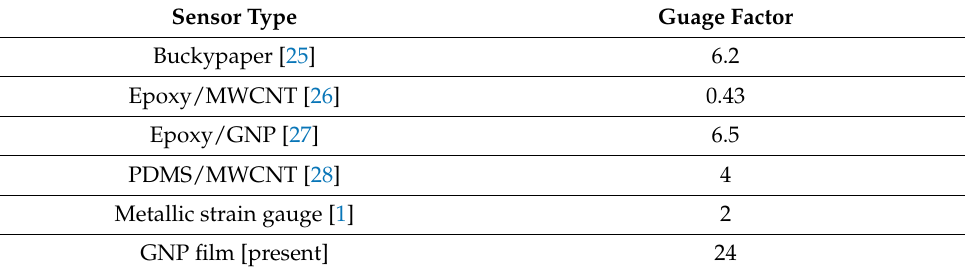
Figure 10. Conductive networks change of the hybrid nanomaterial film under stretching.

____________________

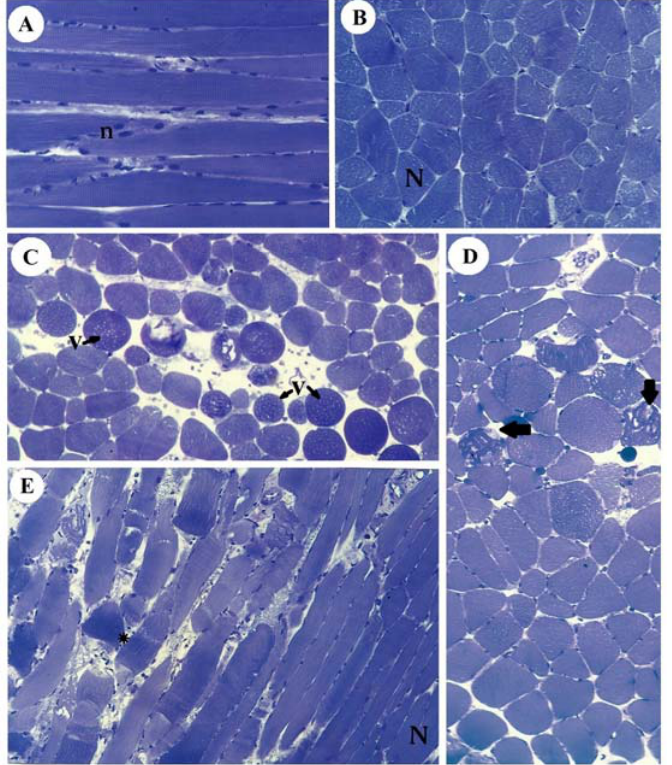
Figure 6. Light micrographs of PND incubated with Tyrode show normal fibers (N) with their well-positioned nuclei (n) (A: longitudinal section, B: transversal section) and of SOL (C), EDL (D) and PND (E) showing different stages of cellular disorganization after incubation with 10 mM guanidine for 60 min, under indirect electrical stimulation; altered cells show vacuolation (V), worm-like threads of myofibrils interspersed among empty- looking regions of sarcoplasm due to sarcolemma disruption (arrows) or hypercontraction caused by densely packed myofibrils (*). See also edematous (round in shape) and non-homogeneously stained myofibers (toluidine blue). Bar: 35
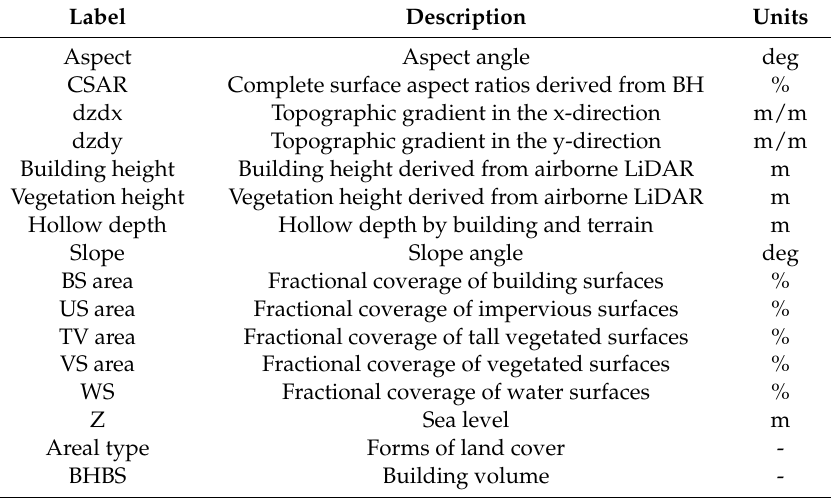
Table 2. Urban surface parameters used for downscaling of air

____________________

GOAL OF THE EXERCISE: In the listing above, find the line containing "Figure 6. Light" and the line containing "Table 2. Urban", then return both of them and every line between, exactly, without pictures.

YOUR SOLUTION:
Figure 6. Light micrographs of PND incubated with Tyrode show normal fibers (N) with their well-positioned nuclei (n) (A: longitudinal section, B: transversal section) and of SOL (C), EDL (D) and PND (E) showing different stages of cellular disorganization after incubation with 10 mM guanidine for 60 min, under indirect electrical stimulation; altered cells show vacuolation (V), worm-like threads of myofibrils interspersed among empty- looking regions of sarcoplasm due to sarcolemma disruption (arrows) or hypercontraction caused by densely packed myofibrils (*). See also edematous (round in shape) and non-homogeneously stained myofibers (toluidine blue). Bar: 35
Table 2. Urban surface parameters used for downscaling of air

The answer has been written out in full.